Bank standards ready by 2013

(9 September 2010 – Europe) German central bank leaders have said that stricter international banking standards may be ready earlier than expected and should not affect the wider economy. The need for banking standards to be stricter and reinforced became clear after the collapse of Lehman Brothers in September 2008 and subsequently the global financial crisis.

Franz-Christoph Zeitler, Germany’s central bank’s vice president, said after a meeting of the Basel Committee on Banking Supervision that a compromise had been reached on fundamental issues.

Another meeting between central bank governors and financial market regulators has be scheduled for the end of the week to pin-point a minimum level of capital and cash reserves that banks will need to adhere to, to avoid another global financial crisis.

Mr Zeitler said that since the beginning the central bank has sought to ensure balance between reinforcing the stability of the international financial system without stemming credit flows to the wider economy.
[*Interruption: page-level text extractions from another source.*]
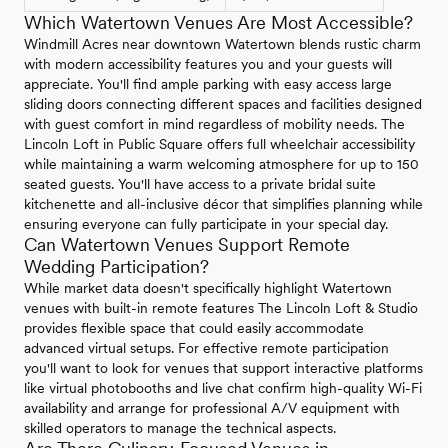
Which Watertown Venues Are Most Accessible?
Windmill Acres near downtown Watertown blends rustic charm
with modern accessibility features you and your guests will
appreciate. You'll find ample parking with easy access large
sliding doors connecting different spaces and facilities designed
with guest comfort in mind regardless of mobility needs. The
Lincoln Loft in Public Square offers full wheelchair accessibility
while maintaining a warm welcoming atmosphere for up to 150
seated guests. You'll have access to a private bridal suite
kitchenette and all-inclusive décor that simplifies planning while
ensuring everyone can fully participate in your special day.
Can Watertown Venues Support Remote
Wedding Participation?
While market data doesn't specifically highlight Watertown
venues with built-in remote features The Lincoln Loft & Studio
provides flexible space that could easily accommodate
advanced virtual setups. For effective remote participation
you'll want to look for venues that support interactive platforms
like virtual photobooths and live chat confirm high-quality Wi-Fi
availability and arrange for professional A/V equipment with
skilled operators to manage the technical aspects.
The central bank’s vice president added that the solution may lie in higher levels of core capital, coupled with a ‘capital cushion’.

These measures would progressively be introduced starting 2010, Mr Zeitler added.

Alex Weber, the central bank’s president and also a member of the European Central Bank, said that stricter banking standards for capital and cash reserves wouldn’t burden economic growth, as long as there was a generous period of transition.